DATA FOR THIS TASK Start Marker
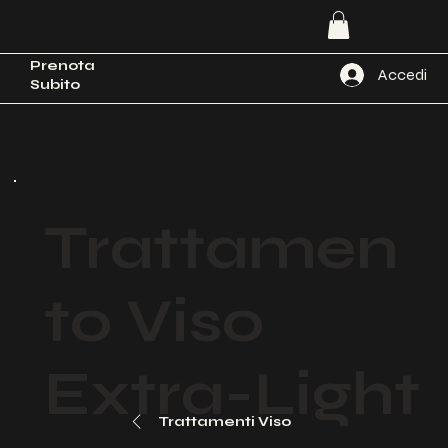
Prenota
Accedi
Subito
Trattamen
to Viso
Extra-Light
Trattamenti Viso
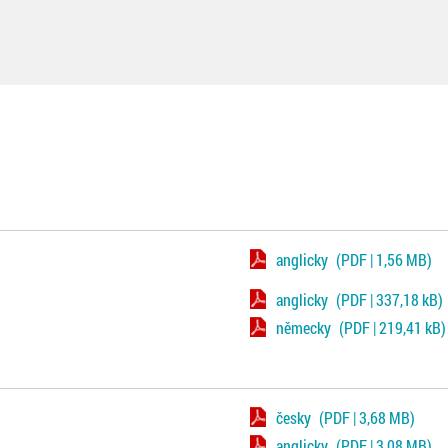
anglicky
(PDF | 1,56 MB)
anglicky
(PDF | 337,18 kB)
německy
(PDF | 219,41 kB)
česky
(PDF | 3,68 MB)
anglicky
(PDF | 3,08 MB)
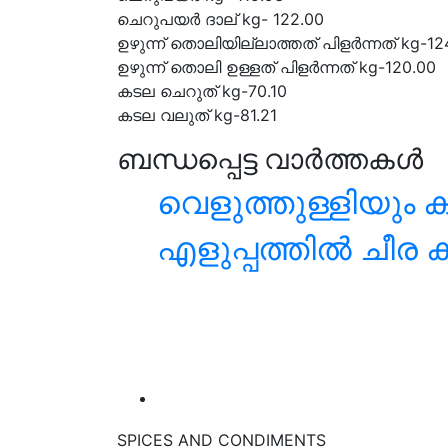
ചെറുപയർ ദാല് kg- 122.00
ഉഴുന്ന് തൊലിയില്ലാത്തത് പിളർന്നത് kg-12
ഉഴുന്ന് തൊലി ഉള്ളത് പിളർന്നത് kg-120.00
കടല ചെറുത് kg-70.10
കടല വലുത് kg-81.21
ബന്ധപ്പെട്ട വാർത്തകൾ
വെളുത്തുള്ളിയും 
എളുപ്പത്തില്‍ ചീര
SPICES AND CONDIMENTS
DATA FOR THIS TASK End Marker
Retype all of the data above line for line, leaving out the pictures.

§ **RESULT BELOW**
Prenota
Accedi
Subito
Trattamen
to Viso
Extra-Light
Trattamenti Viso
anglicky
(PDF | 1,56 MB)
anglicky
(PDF | 337,18 kB)
německy
(PDF | 219,41 kB)
česky
(PDF | 3,68 MB)
anglicky
(PDF | 3,08 MB)
ചെറുപയർ ദാല് kg- 122.00
ഉഴുന്ന് തൊലിയില്ലാത്തത് പിളർന്നത് kg-12
ഉഴുന്ന് തൊലി ഉള്ളത് പിളർന്നത് kg-120.00
കടല ചെറുത് kg-70.10
കടല വലുത് kg-81.21
ബന്ധപ്പെട്ട വാർത്തകൾ
വെളുത്തുള്ളിയും 
എളുപ്പത്തില്‍ ചീര
SPICES AND CONDIMENTS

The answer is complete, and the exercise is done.